Short exercise 1:
In the Extracted records rows, starting with the line containing "Document page, 1654x1241 pixels." and going on through the line containing "picture [120, 1074, 433, 1111]", switch "bounding box" to "bounding rectangle". Give those lines back with everything else left as it is.

* Begin Text to read *

Alberto Masi

Personal information
- Date of birth: 2 September 1992 (age 33)
- Place of birth: Genoa, Italy
- Height: 1.88 m (6 ft 2 in)
- Position: Centre-back

Team information
- Current team: Pro Patria
- Number: 26

Youth career
- Sampdoria

Senior career*
- Years: Team / Apps / (Gls)
- 2009–2011: Sampdoria / 0 / (0)
- 2009–2010: → Lavagnese (loan) / 20 / (0)
- 2011–2012: Pro Vercelli / 24 / (1)
- 2012–2013: Juventus / 0 / (0)
- 2012–2013: → Pro Vercelli (loan) / 14 / (1)
- 2013: → Ternana (loan) / 10 / (0)
- 2013–2017: Ternana / 72 / (5)
- 2017–2018: Bari / 0 / (0)
- 2017–2018: → Spezia (loan) / 6 / (1)
- 2018–2019: Pisa / 17 / (0)
- 2019–2023: Pro Vercelli / 83 / (2)
- 2023: Triestina / 14 / (2)
- 2023–2025: Atalanta U23 / 11 / (0)
- 2025–: Pro Patria / 20 / (0)

International career
- 2012–2013: Italy U20 / 2 / (0)
- 2012–2013: Italy U21 / 3 / (0)

= Alberto Masi =

Italian footballer (born 1992)

Alberto Masi (born 2 September 1992) is an Italian footballer who plays as a centre-back for club Pro Patria.

==Club career==
===Sampdoria===
Born in Genoa, Liguria region, Masi started his career at Serie A club U.C. Sampdoria. He was the member of U17 youth team during the 2008–09 season. That season, he was booked 6 times in the league and 3 times in the playoffs.

Masi only played a single season with Sampdoria's U20 squad, despite being eligible to play 3 seasons, from age 18 to 20 (2009 to 2012). He also spent the 2009–10 campaign, on loan at Lavagnese in the Serie D (also within the Genoa province) before returning to the port city. Masi played 15 out of possible 26 matches of the 20 team league for Samp in 2010–11 season, missing one match due to suspension, after being booked 5 times that season. Sampdoria finished as the 8th of Group A that season, slipping from 1st of Group A (losing semi-finalists in playoffs) last season.

* End Text to read *
* Begin Input data *

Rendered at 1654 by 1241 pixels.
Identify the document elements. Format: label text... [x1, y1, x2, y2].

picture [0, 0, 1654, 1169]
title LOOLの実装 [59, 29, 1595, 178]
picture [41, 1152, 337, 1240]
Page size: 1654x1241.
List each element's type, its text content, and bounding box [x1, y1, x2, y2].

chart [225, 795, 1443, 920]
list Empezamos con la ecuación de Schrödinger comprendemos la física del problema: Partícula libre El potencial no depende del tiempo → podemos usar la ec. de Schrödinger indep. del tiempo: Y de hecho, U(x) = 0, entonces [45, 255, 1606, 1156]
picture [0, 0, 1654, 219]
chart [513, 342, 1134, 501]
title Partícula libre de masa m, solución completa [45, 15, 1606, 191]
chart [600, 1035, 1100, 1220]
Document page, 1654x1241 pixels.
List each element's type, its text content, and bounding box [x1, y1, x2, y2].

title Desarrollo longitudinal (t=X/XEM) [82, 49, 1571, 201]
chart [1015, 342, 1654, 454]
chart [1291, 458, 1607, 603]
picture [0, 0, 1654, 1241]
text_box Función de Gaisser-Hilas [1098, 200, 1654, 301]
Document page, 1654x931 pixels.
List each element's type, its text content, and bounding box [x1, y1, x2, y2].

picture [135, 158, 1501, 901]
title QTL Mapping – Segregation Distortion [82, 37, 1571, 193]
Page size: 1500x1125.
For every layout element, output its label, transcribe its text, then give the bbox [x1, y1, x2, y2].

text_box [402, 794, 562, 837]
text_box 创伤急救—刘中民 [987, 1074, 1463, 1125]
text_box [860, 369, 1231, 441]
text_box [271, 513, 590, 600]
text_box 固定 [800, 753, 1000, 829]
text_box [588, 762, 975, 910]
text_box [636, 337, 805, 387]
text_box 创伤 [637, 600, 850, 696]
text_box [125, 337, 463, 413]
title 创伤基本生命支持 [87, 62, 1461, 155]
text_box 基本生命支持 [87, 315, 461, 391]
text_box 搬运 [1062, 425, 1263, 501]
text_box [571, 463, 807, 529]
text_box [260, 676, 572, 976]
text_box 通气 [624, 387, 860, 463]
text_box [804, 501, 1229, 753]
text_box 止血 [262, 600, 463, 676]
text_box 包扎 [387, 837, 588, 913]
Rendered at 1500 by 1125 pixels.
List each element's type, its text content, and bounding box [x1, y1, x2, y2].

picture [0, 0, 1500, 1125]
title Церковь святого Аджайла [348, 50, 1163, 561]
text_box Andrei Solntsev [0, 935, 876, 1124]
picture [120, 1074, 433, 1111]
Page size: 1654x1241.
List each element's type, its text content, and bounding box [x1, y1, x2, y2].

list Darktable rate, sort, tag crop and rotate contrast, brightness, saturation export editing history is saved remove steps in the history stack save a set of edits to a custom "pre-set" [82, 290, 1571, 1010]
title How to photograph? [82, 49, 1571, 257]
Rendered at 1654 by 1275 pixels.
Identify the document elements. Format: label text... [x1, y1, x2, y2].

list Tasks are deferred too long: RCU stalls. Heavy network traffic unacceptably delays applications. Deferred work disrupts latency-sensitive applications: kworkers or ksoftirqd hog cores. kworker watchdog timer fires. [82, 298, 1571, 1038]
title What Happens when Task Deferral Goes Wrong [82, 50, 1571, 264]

* End Input data *

Short exercise 2:
Pick up the article about the footballer Alberto Masi from the point where it stops, and carry it on.

Exercise response 1:
Document page, 1654x1241 pixels.
List each element's type, its text content, and bounding rectangle [x1, y1, x2, y2].

title Desarrollo longitudinal (t=X/XEM) [82, 49, 1571, 201]
chart [1015, 342, 1654, 454]
chart [1291, 458, 1607, 603]
picture [0, 0, 1654, 1241]
text_box Función de Gaisser-Hilas [1098, 200, 1654, 301]
Document page, 1654x931 pixels.
List each element's type, its text content, and bounding rectangle [x1, y1, x2, y2].

picture [135, 158, 1501, 901]
title QTL Mapping – Segregation Distortion [82, 37, 1571, 193]
Page size: 1500x1125.
For every layout element, output its label, transcribe its text, then give the bbox [x1, y1, x2, y2].

text_box [402, 794, 562, 837]
text_box 创伤急救—刘中民 [987, 1074, 1463, 1125]
text_box [860, 369, 1231, 441]
text_box [271, 513, 590, 600]
text_box 固定 [800, 753, 1000, 829]
text_box [588, 762, 975, 910]
text_box [636, 337, 805, 387]
text_box 创伤 [637, 600, 850, 696]
text_box [125, 337, 463, 413]
title 创伤基本生命支持 [87, 62, 1461, 155]
text_box 基本生命支持 [87, 315, 461, 391]
text_box 搬运 [1062, 425, 1263, 501]
text_box [571, 463, 807, 529]
text_box [260, 676, 572, 976]
text_box 通气 [624, 387, 860, 463]
text_box [804, 501, 1229, 753]
text_box 止血 [262, 600, 463, 676]
text_box 包扎 [387, 837, 588, 913]
Rendered at 1500 by 1125 pixels.
List each element's type, its text content, and bounding rectangle [x1, y1, x2, y2].

picture [0, 0, 1500, 1125]
title Церковь святого Аджайла [348, 50, 1163, 561]
text_box Andrei Solntsev [0, 935, 876, 1124]
picture [120, 1074, 433, 1111]

Exercise response 2:
===Pro Vercelli===
On 8 July 2011 Masi left Sampdoria once again for F.C. Pro Vercelli along with teammate Tommaso Cancellotti. Sampdoria gifted the Piedmont club half of the registration rights for a fee of €500 each, in exchange for a chance to develop the players.

Masi became one of the protagonist of the club promotion as playoffs winner of 2011–12 Lega Pro Prima Divisione. However Masi himself also suspended two times, both due to being sent off (one direct sent off, one due to second caution). He was also booked 4 times, including the 2 aforementioned. Moreover, Masi also booked once in the playoffs.

At the end of season both clubs failed to agree a price for Masi before the deadline, thus both clubs submitted a bid in a sealed envelope to the Lega Serie B in order to buy the shares from opposite side. On 23 June 2012 Lega Serie B announced that Pro Vercelli had bidded a higher price to buy Masi outright from Sampdoria, for €421,000 fee.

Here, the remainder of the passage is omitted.